After the second theft, he had it reinstalled with a hydraulic lift and padlocked, so it can’t be taken unless someone shimmies up the pole and snatches it.

Chalet Designs Ltd. salon owner Audrey Thiry of Allouez is planning to move her salon and a gift shop, Audre’s Boutique Unique into Heritage Village Shoppes at the end of April. She said the controversy over the Confederate flag in front of the mall doesn’t faze her or her clients.

“Norm (Watermolen) is absolutely not a racist. He is a historian; he is fond of our history,” she said. “My clients are thrilled that we are moving into ‘the nice mall, the one with the flags.’”

Allouez resident Ken Calewarts said he had to take a stand on the flag to show his three children to speak up about things that are important.

Calewarts said he talked to Watermolen and wrote him a letter.

Watermolen “legally has the right to fly the flag on his own property, and I agree with that. I don’t think he’s promoting (racism), but I think he’s misguided. If he wants to make a statement of American history, I would respect him more if he flew it in front of his own home rather than in my neighborhood.”

Calewarts is Allouez village attorney, but he said he spoke as a private citizen and not in an official capacity.

Watermolen says those offended by his flag should educate themselves about its other meanings — the individual right of the state, for example.

David Voelker, associate professor of humanistic studies and history at the University of Wisconsin-Green Bay, said that when it was created, the Confederate flag was a symbol for a new nation that the Southern states created when they seceded from the United States.

“They were certainly seceding in order to protect what they saw as states’ rights, so there’s no question there was that political principle at stake,” Voelker said. “People have used the Confederate flag as a symbol of both slavery and racism. But historically people have used it as a symbol of states’ rights — a symbol of pride in the independence of particular states. A freedom from oppression by a strong central government.”

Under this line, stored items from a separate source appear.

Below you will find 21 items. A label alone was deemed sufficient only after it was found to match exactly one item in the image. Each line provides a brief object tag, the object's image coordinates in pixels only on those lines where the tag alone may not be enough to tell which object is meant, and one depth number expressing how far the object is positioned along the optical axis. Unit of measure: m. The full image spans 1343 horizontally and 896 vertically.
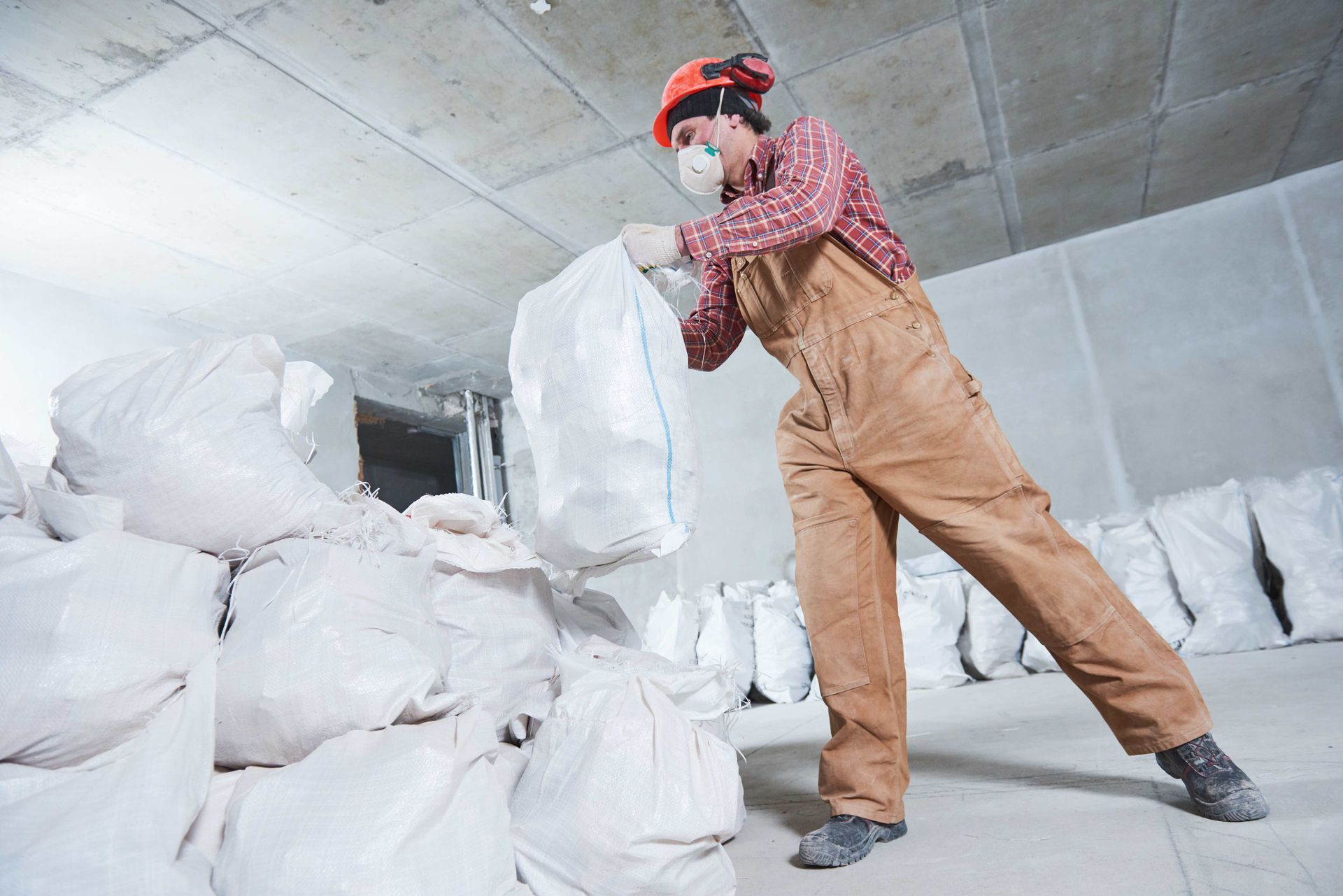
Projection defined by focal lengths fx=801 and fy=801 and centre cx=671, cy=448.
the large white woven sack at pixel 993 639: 3.29
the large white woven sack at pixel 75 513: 0.99
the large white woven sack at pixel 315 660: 0.93
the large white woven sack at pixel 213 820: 0.84
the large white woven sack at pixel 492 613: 1.21
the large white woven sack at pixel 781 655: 3.62
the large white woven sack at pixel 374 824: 0.78
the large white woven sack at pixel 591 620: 1.43
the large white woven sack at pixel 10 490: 0.99
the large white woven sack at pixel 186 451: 1.06
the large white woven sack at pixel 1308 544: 2.84
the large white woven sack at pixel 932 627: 3.23
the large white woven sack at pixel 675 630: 3.69
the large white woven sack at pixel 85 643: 0.85
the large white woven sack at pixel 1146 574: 3.09
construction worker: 1.19
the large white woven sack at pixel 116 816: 0.73
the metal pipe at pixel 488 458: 6.00
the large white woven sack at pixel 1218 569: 2.92
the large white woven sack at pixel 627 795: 0.92
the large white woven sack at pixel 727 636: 3.67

But the No. 1 concern on their minds was slavery, Voelker said.

“They wanted to protect the institution of slavery, and they felt that the election of (President) Lincoln was a potential threat to the future of slavery.” Voelker said he wouldn’t call for the legal censorship of the flag. Instead, he’d call for “the use of good judgment,” he said.

Peter Kellogg, chairman of the local chapter of the American Civil Liberties Union, said the version of the Confederate flag that we typically see was not widely used until the 1950s and 1960s, when opposition to school desegregation was at its peak.

“Therefore its modern use is definitely a symbol of a fight against equal rights for black people. So it is fair to say it is a symbol of racism,” Kellogg said.

“Its overwhelming significance in our modern culture is as of a symbol for opposition to equality for black people. (Watermolen) acknowledged that the flag was the symbol of the KKK, so why would he be surprised people would be offended, when he is flying the symbol of a terrorist group,” Kellogg said.

Symbols carry meanings that are subject to interpretation, Voelker said, and those displaying symbols have a responsibility to the feelings of those who see them.

“Regardless of the intention of the person who is displaying a symbol, people are going to interpret it in a variety of ways,” Voelker said. “It’s hard to escape the fact that the Confederacy was associated with slavery and racism as well as states’ rights. I think that if you are displaying a symbol, you need to keep the complexity of history in mind.”

Watermolen says he wants people to keep that history in mind.